後頭動脈 Arteria occipitalis
解剖学的位置と走行
- 後頭動脈は、通常、外頚動脈の後壁から分岐し、頭蓋底に向かって上行する重要な動脈である (Standring, 2023)。
- 顎二腹筋後腹と茎突舌骨筋の間を通過し、乳様突起と後頭骨の間の溝(後頭動脈溝)を経由する (Drake et al., 2024)。
- その後、頭板状筋と僧帽筋の間を通って後頭部に達し、後頭皮膚に終枝を送る。
主要分枝と支配領域
- 乳突枝:乳突孔を通って中耳腔に入り、乳突蜂巣の粘膜を栄養する (Moore et al., 2022)。
- 下行枝:胸鎖乳突筋、僧帽筋、頭半棘筋など、頚部後面の筋群を養う。
- 髄膜枝:頭蓋内に入り、後頭蓋窩の硬膜を栄養する。
- 後頭枝:後頭部の皮膚および帽状腱膜を栄養し、反対側の枝と吻合する。
臨床的意義
- 本動脈は、後頭部の血管性頭痛の原因血管となることがあり、圧痛点の一つとして重要である (Netter, 2023)。
- 頭蓋底手術や頚部郭清術において、特に損傷に注意を要する重要な血管である (Tubbs et al., 2023)。
解剖学的変異
- 起始部の変異:外頚動脈直接分岐(57.7%)、上行咽頭動脈分岐(31.2%)、後耳介動脈との共同幹(9.1%)、内頚動脈分岐(0.3%)がある (児玉, 2000)。

•••••

問題の指示:
(A) 後頭動脈の解説を読んで、次の問いに答えてください。
(i) 後頭動脈は、ふつう外頚動脈のどこから枝分かれしますか。
(ii) 乳突枝は、何を通って中耳腔に入りますか。
(iii) 起始部の変異のうち、上行咽頭動脈から分かれるものの割合は何パーセントですか。
(B) 後頭動脈の解説を、最後の文のあとから書き進めてください。
データは使わなくても解けます。

データ欄:
•••••

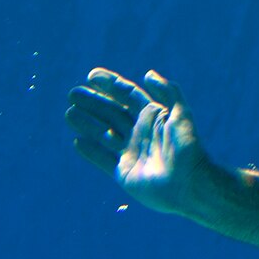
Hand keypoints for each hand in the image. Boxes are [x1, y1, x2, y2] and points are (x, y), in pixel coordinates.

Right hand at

•••••

解答:
(A)
(i) 後壁
(ii) 乳突孔
(iii) 31.2%

(B)
- 走行の変異:頭最長筋内側走行(標準型、80.7%)、外側走行(変異型、17.9%)が認められる。
- これらの変異は、手術時のランドマークとして重要であり、術前の詳細な評価が必要である。
参考文献
- Drake, R.L., Vogl, W. & Mitchell, A.W.M. (2024) Gray's Anatomy for Students, 5th ed. Philadelphia: Elsevier.
- Moore, K.L., Dalley, A.F. & Agur, A.M.R. (2022) Clinically Oriented Anatomy, 9th ed. Philadelphia: Wolters Kluwer.